So, at the end of August, 2021, I opened a Roth IRA with Vanguard. I deposited my $7000, and promptly bought, 60/40, VTI, Vanguards total stock market ETF, and BND, Vanguard’s total bond market ETF. During September, 2021, I added some shares in Apple (AAPL), and by September 30th, my $7000 was now worth $6,566.46.
Lesson #1: Learn patience. Make sure you understand the state of the market before you dive in. I chose to start investing in August, going into September, which I would later find out is historically the worst month for stocks. Had I been patient, spent the energy on research, I could have waited until the market was down, and at least gotten more bang for my buck.
October and November were okay. I did some research, and came across a couple books by a gentleman named David Alan Carter, The Stock Market Cash Trigger, and The 12% Solution. I recommend both. Both books have links to Trendline Profits, his website. Both books, and the strategies they offer, are about matching or exceeding the market average, while mitigating the risk. David also has some other strategies on his site that are somewhat higher risk, but also offer much higher returns.
Let me stop here, and explain something. I got a very late start into retirement planning. I’d lost my job, and COVID hit. There were other challenges. I spent the next year contemplating what retirement was going to look like, and came to the conclusion that I had to get my butt in gear. Put simply, I was in a hurry.

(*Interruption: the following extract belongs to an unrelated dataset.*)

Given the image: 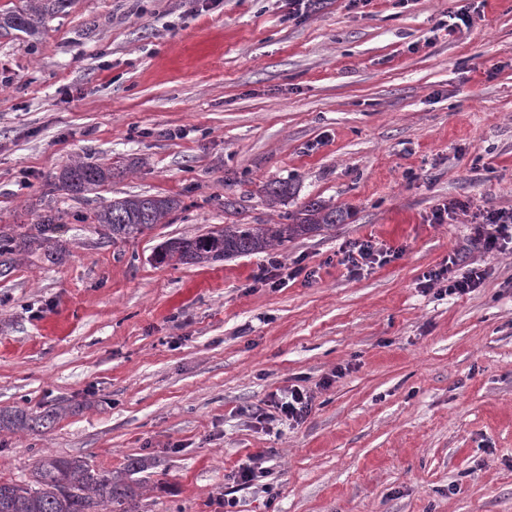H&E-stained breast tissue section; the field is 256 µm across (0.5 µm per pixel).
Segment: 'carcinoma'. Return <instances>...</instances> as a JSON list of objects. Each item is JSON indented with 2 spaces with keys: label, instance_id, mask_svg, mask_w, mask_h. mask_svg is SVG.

I dove in, and immediately took a hit, which I recouped in October and November. What I should have done, at that point, was be patient, and get a feeling for the market before taking the next step. What I did, instead, was see the returns offered by David’s other strategies, and decided to jump in with both feet.
And then in December, shit got real. The market started a tumble, and my Roth went with it. Looking back now, I have to shake my head. My account was down less than 17%. The SPY max drawdown was 24%. It really wasn’t that bad, I was ahead of the game. But man, at the time? Big ouchie!

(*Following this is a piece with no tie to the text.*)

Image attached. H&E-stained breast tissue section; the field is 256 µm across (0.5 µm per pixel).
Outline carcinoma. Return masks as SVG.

I never blamed David’s strategies. 2022 was just a weird year. American Muscle, one of his core strategies that I used, actually outperformed SPY during 2022. Of course, “outperforming” is relative. American Muscle returned -8.7%, while SPY returned -18.2%.
At the end of May, 2022, my balance was around $5500. At that point, I sold everything, and bought AAPL, reasoning that if nothing else, AAPL would still be around when the market recovered.
As time went on, I kept researching, and discovered dividend stocks, and discovered Simply Safe Dividends, a web site that evaluates dividend paying stocks, and assigns them a safety rating. Eventually, I settled into a dividend investing strategy of my own devising, and that’s gotten the Roth back on track somewhat. I’ll talk about dividends more in another post.
As of July, 2024, I’d contributed $21,500 to the Roth since August 2021. My balance at the end of July 2024, when I started the transfer over to Fidelity, was around $24,000. Not a stellar rate of return, by any means, but considering I was down about $1500 early on, I’m not feeling too bad.